▸ YOUR OBJECTIVE
Copy exactly. Begin with the line that contains "(482, 186) none -> [1223,199,1266,212] OPPO" and stop after the last line of the records.

▸ DATA FOR THIS EXERCISE
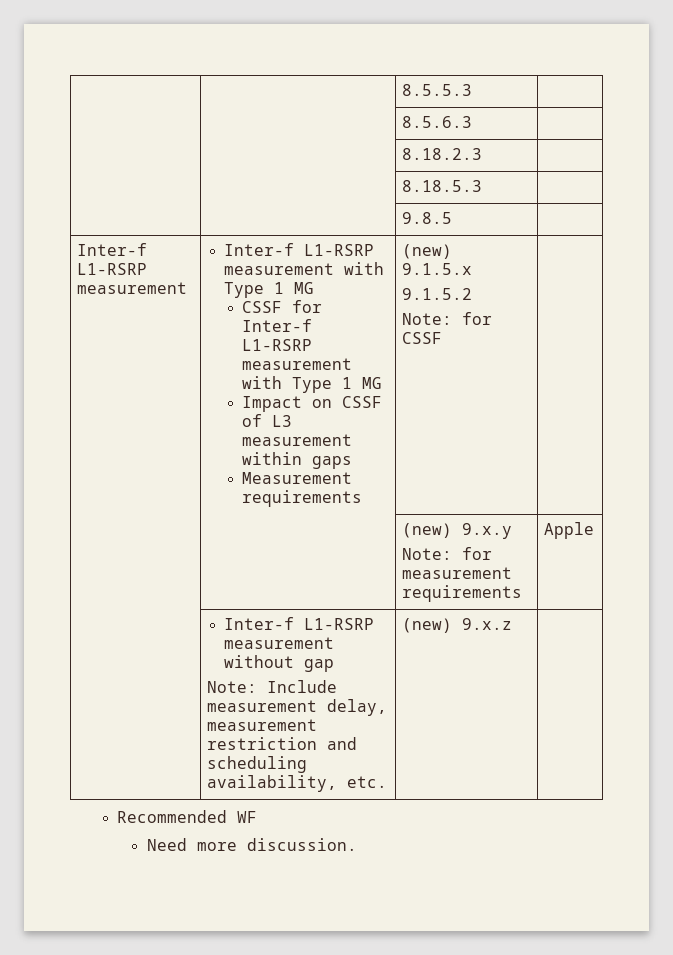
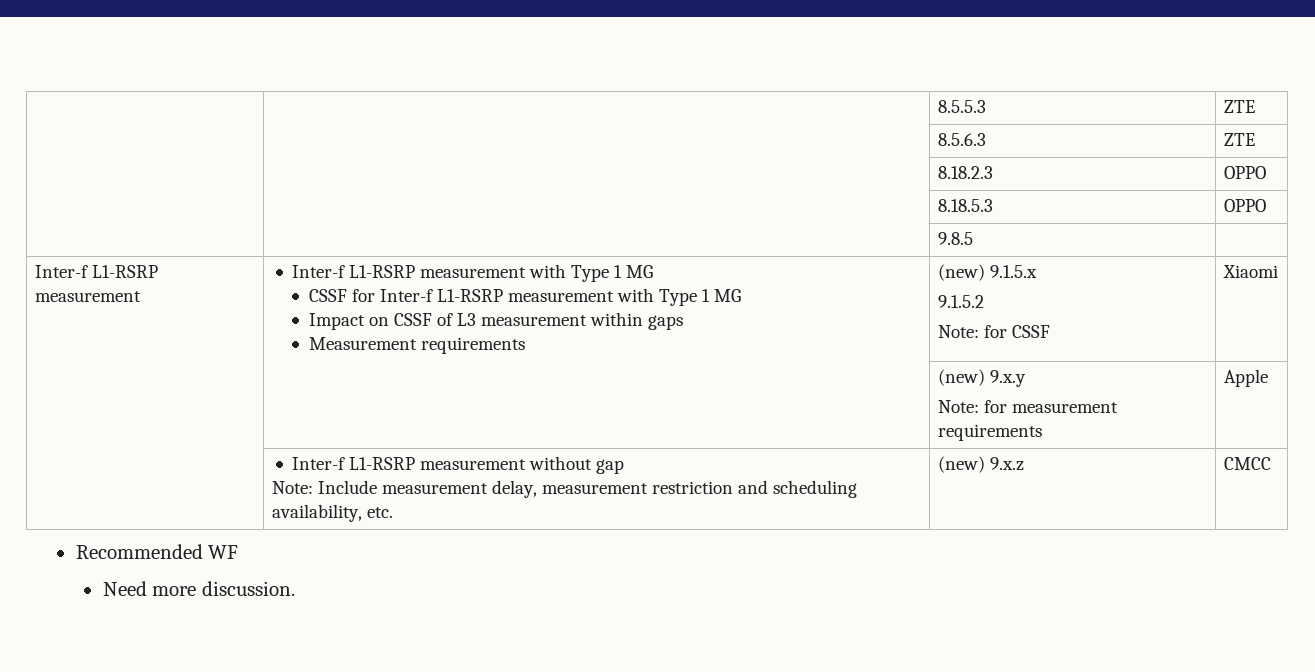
(472, 90) none -> [1223,100,1255,113] ZTE
(472, 122) none -> [1223,133,1255,146] ZTE
(482, 154) none -> [1223,166,1266,179] OPPO
(482, 186) none -> [1223,199,1266,212] OPPO
(442, 338) none -> [1222,265,1278,278] Xiaomi
(512, 624) none -> [1223,457,1271,470] CMCC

▸ FINISHED EXERCISE
(482, 186) none -> [1223,199,1266,212] OPPO
(442, 338) none -> [1222,265,1278,278] Xiaomi
(512, 624) none -> [1223,457,1271,470] CMCC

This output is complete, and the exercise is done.